|
Arrivé
au Québec le 23 juin 1957, fauché comme les blés, Roger
Michael, de son vrai nom Paul Jean Peters, possédait
pour tous bagages la fougue de ses vingt printemps et
la détermination inébranlable de faire carrière dans
l'univers du cinéma. Pour un jeune Belge qui avait vécu
jusque-là dans une pauvreté presque sordide, l'Amérique
représentait l'El Dorado. Il rêvait de suivre les
traces de Gary Cooper, de Brando et de toutes ces
icônes du 7e art.
Des débuts modestes
Comme il faut commencer quelque part et qu'il
ne connaissait personne à Montréal, destination qu'il
avait choisi pour entreprendre sa nouvelle vie, le
jeune Paul Jean Peters se fit offrir le gîte par la
JOC, soit la Jeunesse ouvrière chrétienne, un mouvement
d'action catholique d'éducation populaire et de
jeunesse qui le fit travailler dans une imprimerie. Il
va sans dire qu'en cette fin des années 1950, le clergé
était tout-puissant dans la Belle Province.
Un horaire exigeant
Logé et détenteur d'un
emploi grâce à la JOC, Paul Jean trouvait tout de même
exagéré de devoir assister à la messe tous les matins à
6 heures avant d'aller travailler. Il prit donc la
décision de ne plus y assister et se fit mettre à la
porte et de son logis et de son emploi. Il se retrouva
donc gros jean comme devant et un jeune ami comédien
l'invita à demeurer chez lui. C'est ainsi qu'il mit les
pieds dans les chaussures du showbiz québécois.
Un premier contrat au TNM
Trois ans plus
tard, en 1960, il obtient un rôle de figurant au TNM
dans une pièce dirigée par le célèbre Jean-Louis Roux.

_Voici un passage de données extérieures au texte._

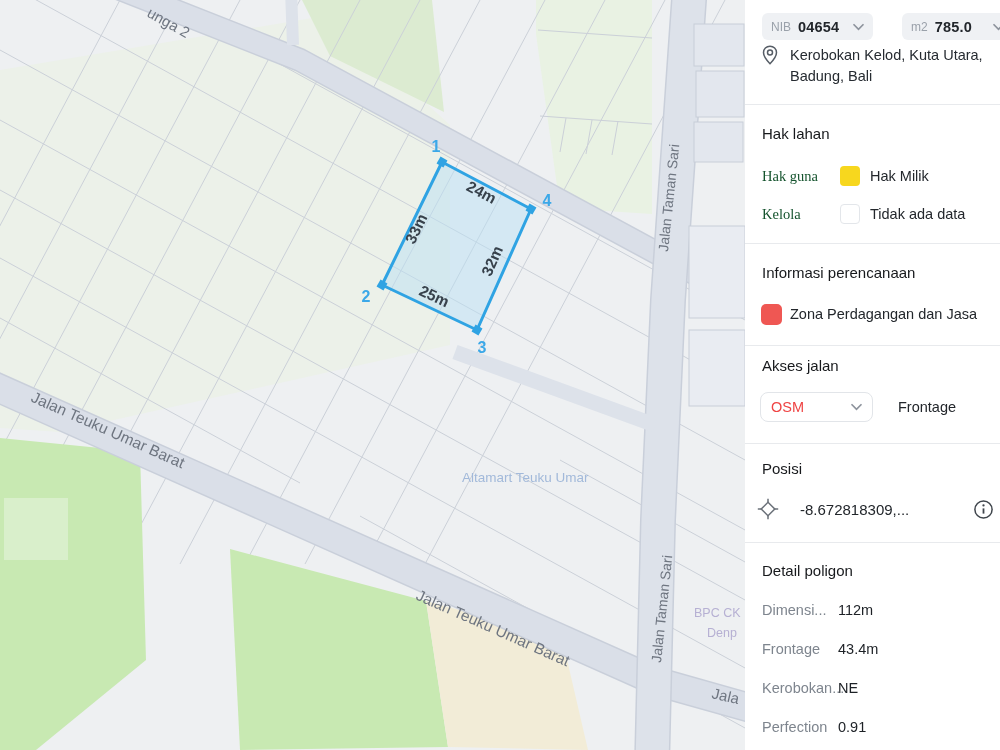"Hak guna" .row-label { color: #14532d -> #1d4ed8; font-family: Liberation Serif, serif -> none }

C'était le début d'une carrière théâtrale de 30 ans
jalonnée de seconds rôles, qui le mènera notamment en
France pour y jouer dans la pièce La tour Eiffel qui
tue, sous la direction de Paul Buissonneau. Il gardera
de l'interprète de Picolo le souvenir d'un comédien
formidable, mais sous la férule de qui il est
extrêmement difficile de travailler.
Il devient une vedette du petit écran
En
1984, il est embauché pour tenir le rôle d'un Belge,
tenancier de snack-bar dans une émission intitulée
Épopée Rock, tirée de la plume de l'ex-chanteuse
Monique Saint-Onge et réalisée par le réputé Pierre A.
Morin. Le succès est immédiat. La série mettait
également en vedette le chanteur Joey Tardif, dont le
groupe interprétait des classiques des pionniers du
rock.
L'heure de gloire de monsieur Popol
La série Épopée Rock s'est poursuivie jusqu'en
1990 et pendant ces six années de télédiffusion, Roger
Michaël, qui était jusque-là un parfait inconnu, était
devenu une vedette populaire qu'on saluait dans la rue.
Il faisait désormais partie du club sélect des
comédiens adulés par le grand public. Sa cote de
popularité lui a même valu des parodies de la part de
RBO, Guy A. Lepage s'étant payé allégrement sa tête
dans un sketch de l'émission du rendez-vous des
cornichons.
Toute bonne chose a une fin
Malheureusement, au bout de six années de
succès ininterrompu, l'émission cessa d'être diffusée
suite à des problèmes de régie interne et Paul Jean
Peters retomba presque dans l'oubli. Des proches lui
conseillèrent de se remettre à l'enseignement, car il
avait déjà donné des cours de théâtre et
d'interprétation et apprécié l'expérience.
Monsieur Popol devient monsieur le prof
C'est ainsi qu'en 2002, il aménage un sous-sol de
Longueuil en atelier théâtre et entreprend une carrière
de formateur, mettant à profit les enseignements reçus
dans sa jeunesse et au fil de sa longue carrière.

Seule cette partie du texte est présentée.